- [Problem]:
Both the line containing "9688 | 167308 |" and the line containing "63977 | 454849 |" belong to the span. Output exactly that span from the listing below, and nothing outside it.

Supplied records: Begin

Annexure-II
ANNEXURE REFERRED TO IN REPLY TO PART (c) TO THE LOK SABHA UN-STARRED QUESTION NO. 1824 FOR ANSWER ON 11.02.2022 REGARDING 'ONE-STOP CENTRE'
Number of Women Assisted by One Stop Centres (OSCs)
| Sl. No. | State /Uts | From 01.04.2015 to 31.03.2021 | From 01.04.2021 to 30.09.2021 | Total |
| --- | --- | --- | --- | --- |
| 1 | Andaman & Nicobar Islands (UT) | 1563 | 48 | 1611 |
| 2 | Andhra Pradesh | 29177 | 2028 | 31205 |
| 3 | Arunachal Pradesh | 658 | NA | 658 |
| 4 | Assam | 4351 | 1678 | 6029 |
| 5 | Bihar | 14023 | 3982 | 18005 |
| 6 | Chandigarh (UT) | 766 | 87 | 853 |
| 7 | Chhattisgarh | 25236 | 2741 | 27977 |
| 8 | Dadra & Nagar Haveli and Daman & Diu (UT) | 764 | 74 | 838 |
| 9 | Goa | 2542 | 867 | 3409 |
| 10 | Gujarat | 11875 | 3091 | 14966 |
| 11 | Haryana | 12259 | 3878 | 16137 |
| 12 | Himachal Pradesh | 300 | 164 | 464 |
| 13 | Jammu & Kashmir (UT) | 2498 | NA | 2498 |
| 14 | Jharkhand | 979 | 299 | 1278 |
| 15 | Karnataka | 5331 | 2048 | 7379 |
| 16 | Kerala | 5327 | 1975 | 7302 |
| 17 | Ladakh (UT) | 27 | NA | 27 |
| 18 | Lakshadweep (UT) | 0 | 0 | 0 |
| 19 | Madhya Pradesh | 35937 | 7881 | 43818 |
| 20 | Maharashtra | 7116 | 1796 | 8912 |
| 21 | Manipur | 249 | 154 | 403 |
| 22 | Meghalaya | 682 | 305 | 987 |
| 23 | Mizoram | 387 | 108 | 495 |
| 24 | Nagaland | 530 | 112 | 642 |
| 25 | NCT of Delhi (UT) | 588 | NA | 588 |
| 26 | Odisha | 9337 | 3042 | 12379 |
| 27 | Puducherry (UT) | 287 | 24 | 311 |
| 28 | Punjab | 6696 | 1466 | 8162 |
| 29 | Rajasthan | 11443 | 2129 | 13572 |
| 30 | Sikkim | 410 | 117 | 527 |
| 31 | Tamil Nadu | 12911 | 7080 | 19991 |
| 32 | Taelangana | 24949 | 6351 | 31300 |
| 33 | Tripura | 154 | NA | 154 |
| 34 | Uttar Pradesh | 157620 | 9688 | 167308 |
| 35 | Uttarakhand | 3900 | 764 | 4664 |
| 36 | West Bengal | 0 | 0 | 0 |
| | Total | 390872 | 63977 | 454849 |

Supplied records: End
Supplied records: Begin

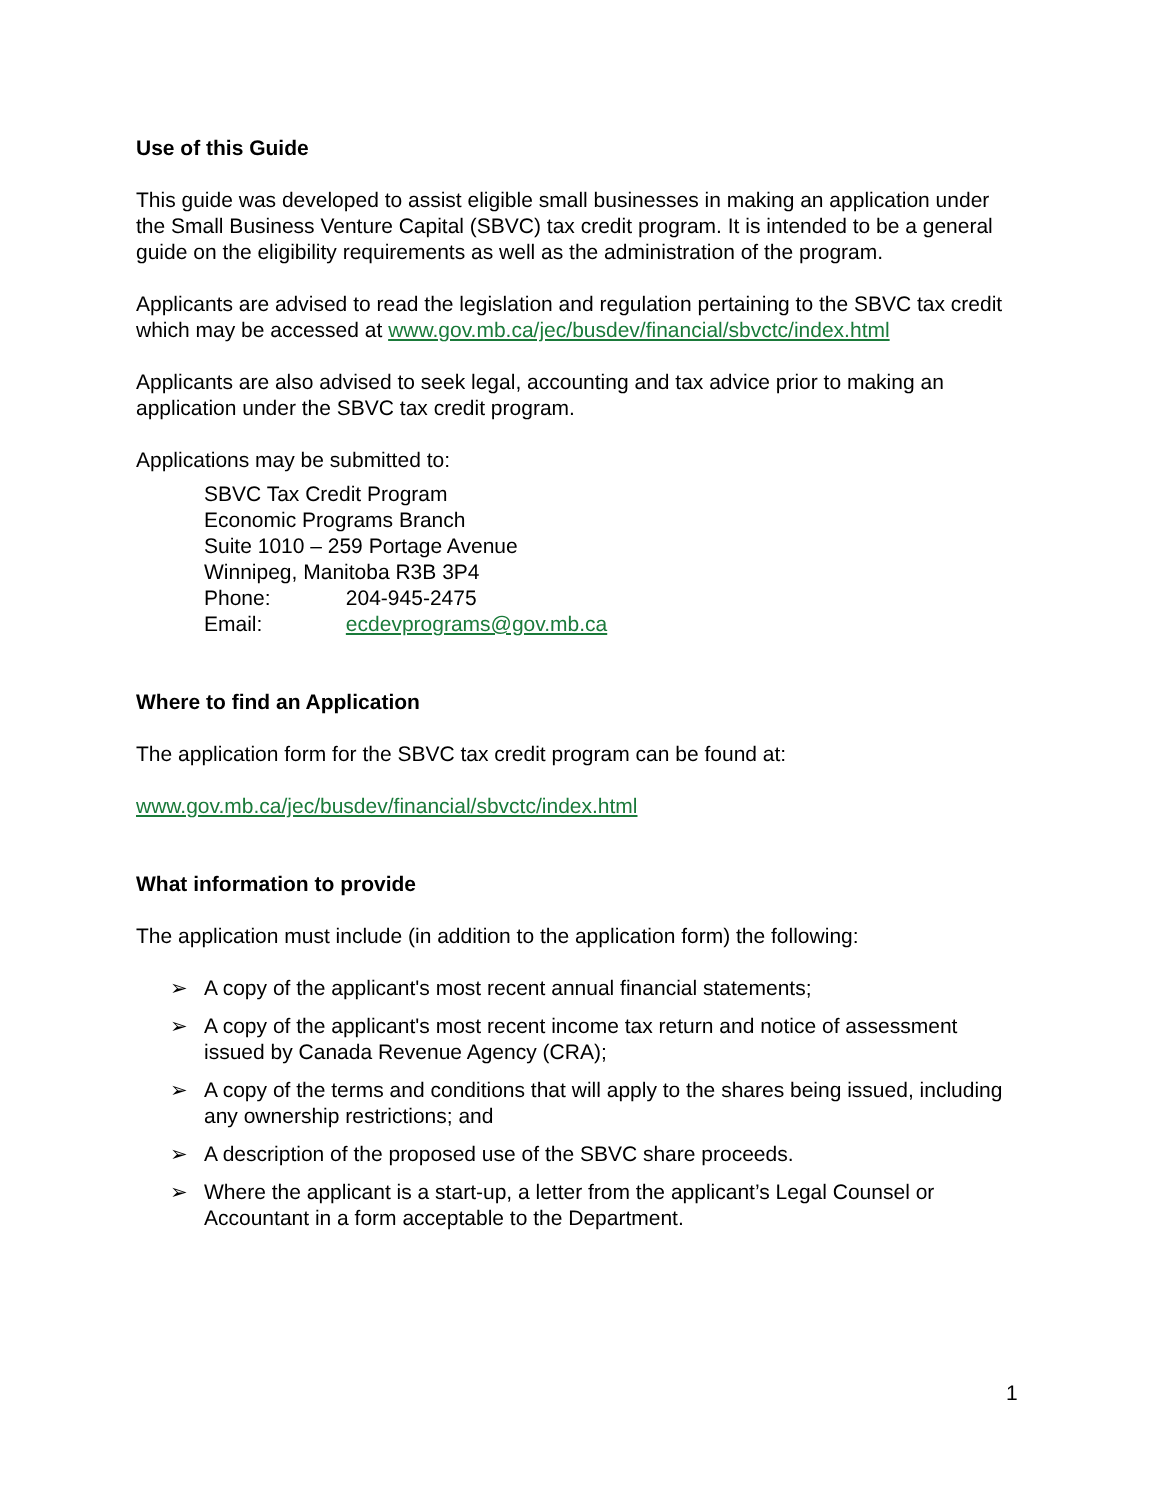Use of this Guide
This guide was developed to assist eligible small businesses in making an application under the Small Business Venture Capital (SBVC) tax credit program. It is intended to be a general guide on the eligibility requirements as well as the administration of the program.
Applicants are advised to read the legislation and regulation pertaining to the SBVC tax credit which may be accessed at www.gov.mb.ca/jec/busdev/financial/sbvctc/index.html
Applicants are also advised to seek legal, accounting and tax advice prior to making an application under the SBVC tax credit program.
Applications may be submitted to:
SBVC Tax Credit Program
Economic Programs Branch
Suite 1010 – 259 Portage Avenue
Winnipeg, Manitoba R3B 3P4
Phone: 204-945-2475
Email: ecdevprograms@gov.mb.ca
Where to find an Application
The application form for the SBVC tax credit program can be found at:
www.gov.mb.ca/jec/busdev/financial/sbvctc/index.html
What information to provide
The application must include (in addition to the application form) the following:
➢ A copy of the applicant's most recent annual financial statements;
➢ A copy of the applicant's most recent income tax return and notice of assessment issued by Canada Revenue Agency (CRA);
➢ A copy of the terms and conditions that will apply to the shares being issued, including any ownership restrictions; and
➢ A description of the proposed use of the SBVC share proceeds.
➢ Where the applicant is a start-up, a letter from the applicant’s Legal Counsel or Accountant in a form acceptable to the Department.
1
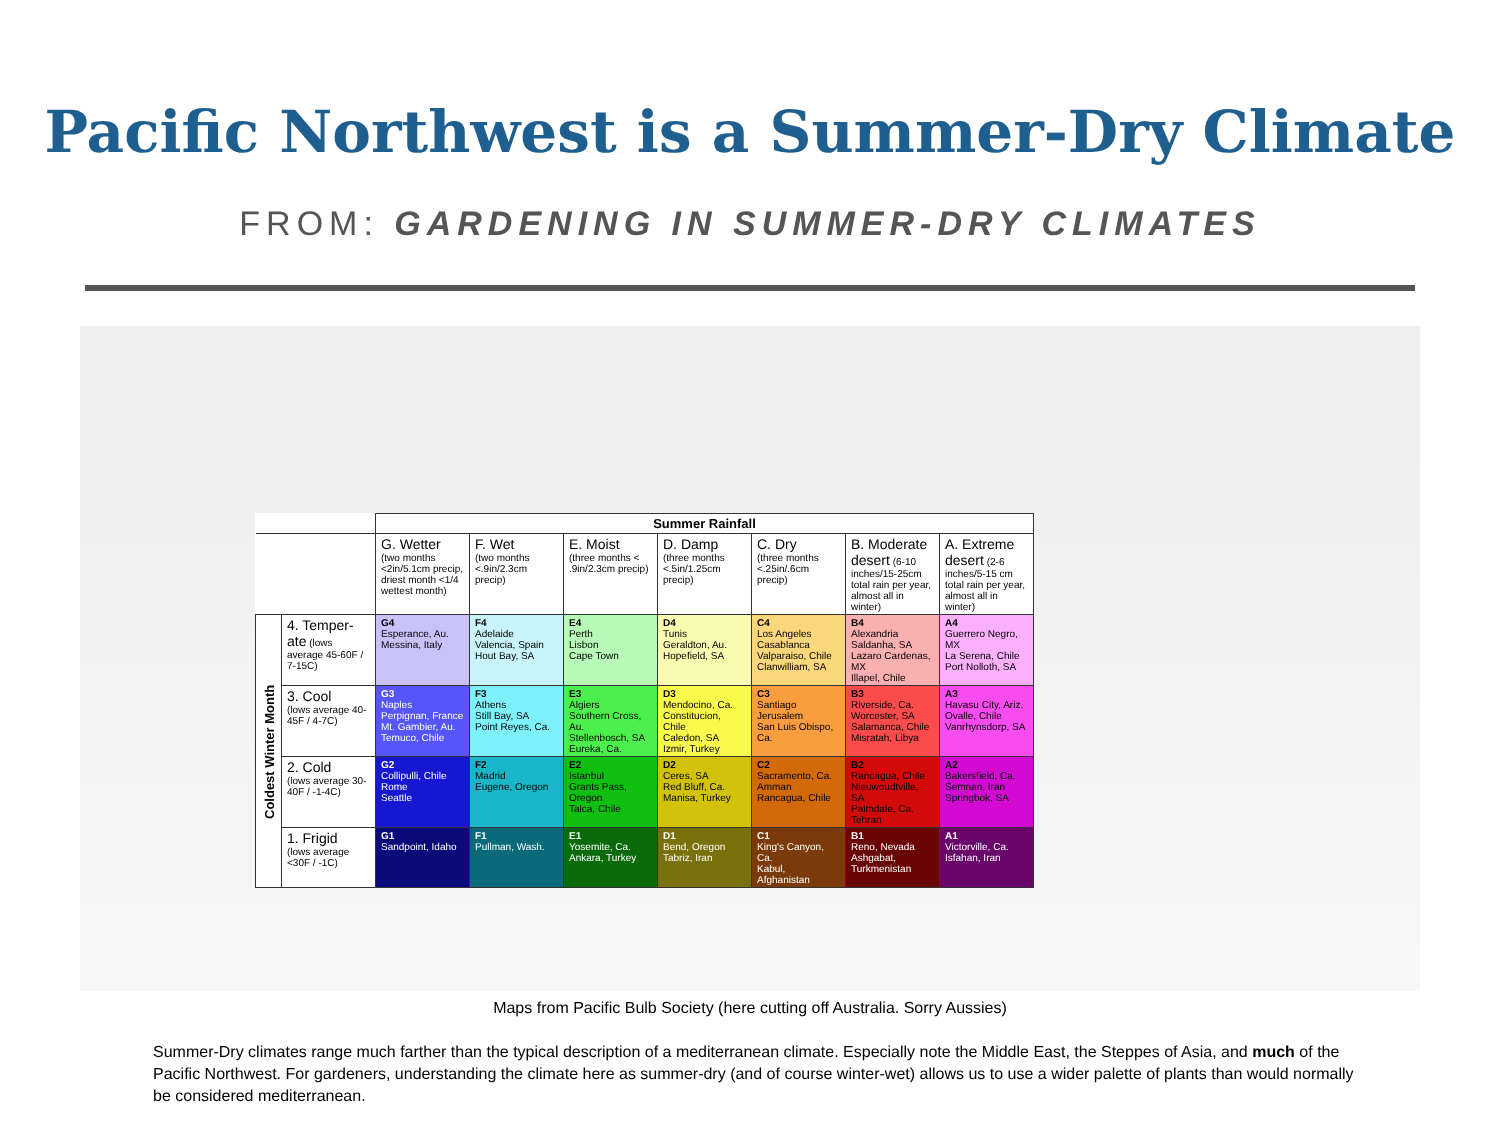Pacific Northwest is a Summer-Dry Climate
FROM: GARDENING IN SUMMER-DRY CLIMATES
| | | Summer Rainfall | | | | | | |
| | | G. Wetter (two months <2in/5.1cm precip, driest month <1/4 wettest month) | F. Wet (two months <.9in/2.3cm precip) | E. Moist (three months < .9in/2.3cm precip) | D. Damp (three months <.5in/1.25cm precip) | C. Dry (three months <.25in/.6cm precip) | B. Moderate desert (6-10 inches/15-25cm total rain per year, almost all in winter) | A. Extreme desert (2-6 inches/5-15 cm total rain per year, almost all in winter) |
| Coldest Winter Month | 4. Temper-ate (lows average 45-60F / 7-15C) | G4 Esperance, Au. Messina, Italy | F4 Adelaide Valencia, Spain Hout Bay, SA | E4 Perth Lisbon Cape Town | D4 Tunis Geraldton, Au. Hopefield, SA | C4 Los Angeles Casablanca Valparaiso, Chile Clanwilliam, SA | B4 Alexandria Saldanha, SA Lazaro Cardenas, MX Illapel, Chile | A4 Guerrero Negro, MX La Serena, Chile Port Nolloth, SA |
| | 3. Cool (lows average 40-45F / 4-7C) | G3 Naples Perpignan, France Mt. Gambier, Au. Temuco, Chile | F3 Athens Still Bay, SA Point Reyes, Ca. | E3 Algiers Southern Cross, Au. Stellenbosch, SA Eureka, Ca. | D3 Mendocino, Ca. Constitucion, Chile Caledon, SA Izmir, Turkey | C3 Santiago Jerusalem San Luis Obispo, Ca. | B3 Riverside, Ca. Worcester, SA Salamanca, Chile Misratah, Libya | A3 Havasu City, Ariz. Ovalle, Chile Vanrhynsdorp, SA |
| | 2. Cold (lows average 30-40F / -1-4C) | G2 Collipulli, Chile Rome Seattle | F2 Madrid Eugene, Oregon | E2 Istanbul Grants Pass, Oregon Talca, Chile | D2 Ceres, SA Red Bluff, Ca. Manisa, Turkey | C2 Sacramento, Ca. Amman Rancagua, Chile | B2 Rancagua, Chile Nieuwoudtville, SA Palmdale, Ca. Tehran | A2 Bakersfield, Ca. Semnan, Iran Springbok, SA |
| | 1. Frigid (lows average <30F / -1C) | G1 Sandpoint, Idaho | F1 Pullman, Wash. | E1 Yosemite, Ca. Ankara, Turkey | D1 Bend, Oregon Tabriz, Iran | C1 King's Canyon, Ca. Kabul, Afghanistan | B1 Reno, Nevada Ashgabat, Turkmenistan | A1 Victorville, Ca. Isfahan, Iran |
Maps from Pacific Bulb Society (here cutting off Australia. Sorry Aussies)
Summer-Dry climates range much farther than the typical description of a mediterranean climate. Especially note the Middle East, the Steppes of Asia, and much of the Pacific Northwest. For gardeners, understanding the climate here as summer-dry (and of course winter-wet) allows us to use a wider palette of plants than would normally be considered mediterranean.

Supplied records: End

- [Response below]:
| 34 | Uttar Pradesh | 157620 | 9688 | 167308 |
| 35 | Uttarakhand | 3900 | 764 | 4664 |
| 36 | West Bengal | 0 | 0 | 0 |
| | Total | 390872 | 63977 | 454849 |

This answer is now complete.